EAPCCO bloc, he said, should fix the digital gaps in modernizing policing by also engaging other parties like banks, telecom firms, research centres and airports, among others.

The bloc composed of 13 countries has so far set standards towards police professionalism, by establishing regional centres of excellence in various domains in Peace Support Operations (PSO) and cybercrime centre to be hosted by Rwanda; community policing model in Uganda; modern forensic laboratory in Sudan; and regional counter-terrorism centre in Kenya, among others.

According to Francis Muhoro, the outgoing chair of the PCC, over the last two years, simultaneously operations were conducted in EAPCCO and SARPCO member countries which led to the seizure of illegal products.

Rwanda, during the meeting, took over the PCC chairmanship with ACP Morris Muligo, the commissioner for CID assuming the role.

At least 4, 500 people, according to Muhoro, were arrested in the operation codenamed ‘Usalama III’ in the two regions over crimes related to human, drugs and arms trafficking, people smuggling, terrorism, motor-vehicle theft, and environmental crimes.

Through searches conducted in Interpol databases by member countries, about 30 stolen vehicles were recovered over the last two years, and victims of human trafficking were rescued in Namibia, Rwanda and Uganda.
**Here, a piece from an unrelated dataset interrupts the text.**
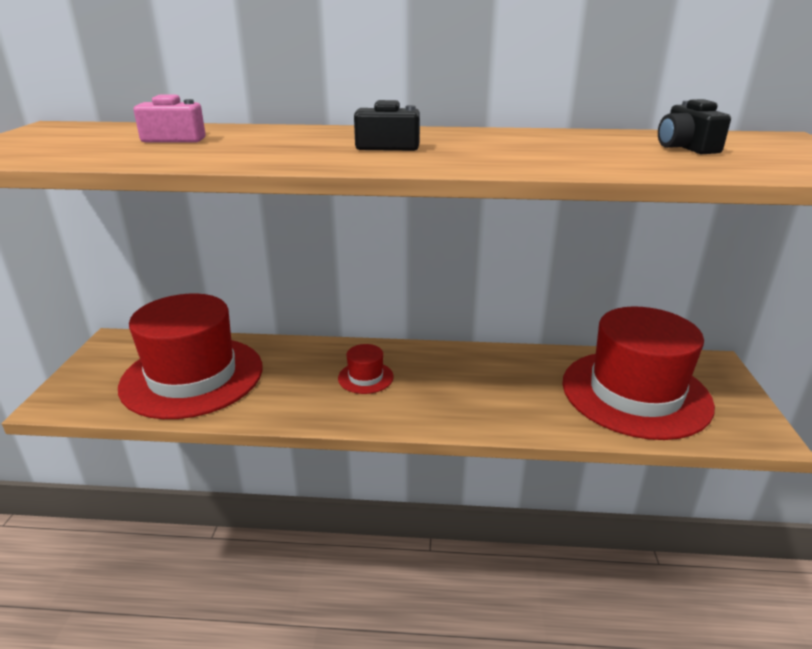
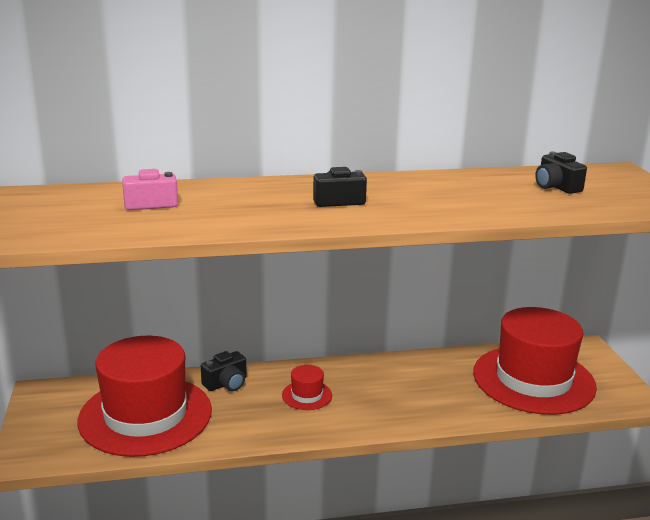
camera: 15 degrees left, 5 degrees down
(290, 355) = (226, 383): none -> black camera

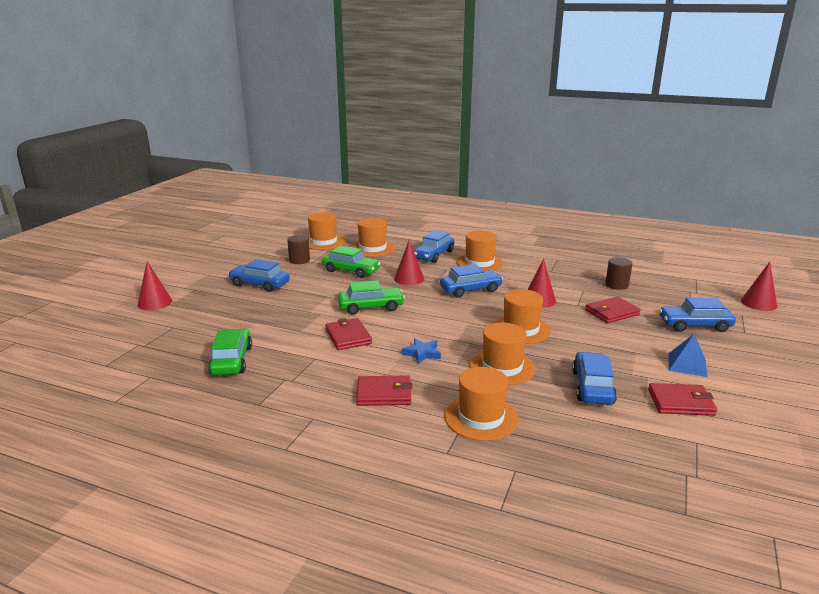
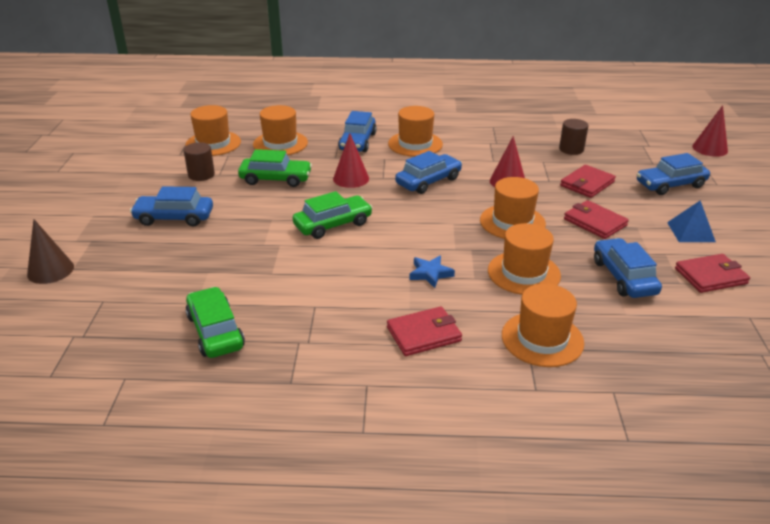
camera: 20 degrees left, 10 degrees up
(155, 302) = (50, 270): red cone -> brown cone
(348, 336) = (333, 269): red wallet -> red wallet (595, 222)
About 12 of the vehicles were recovered in Kenya and Tanzania.

“Illicit goods including drugs, guns, ammunitions, and minerals of gold, in excess of US2.043 million were seized,” said Muhoro.

Meanwhile, the 18th council of Chiefs of Police adopted various resolutions, some of which are yet to be implemented by member states.

These include the establishing the ‘population and search of Interpol database,’ extension of I-24/7 communication tool beyond National Central Bureaus, ratification of legal agreements and operationalisation of centres of excellence, among others.

Gedion Kimilu, the head of Interpol regional bureau in Nairobi, said that organized criminals are taking advantage of the two busiest ports in the region – Mombasa in Kenya and Dar es Salaam for their ill-intents.

The terror syndicates now using East Africa route and the recent seizure of 500kgs of cocaine in Djibouti from Brazil, Kimilu said, is clear testimony of the vulnerability of the region to drug trafficking menace.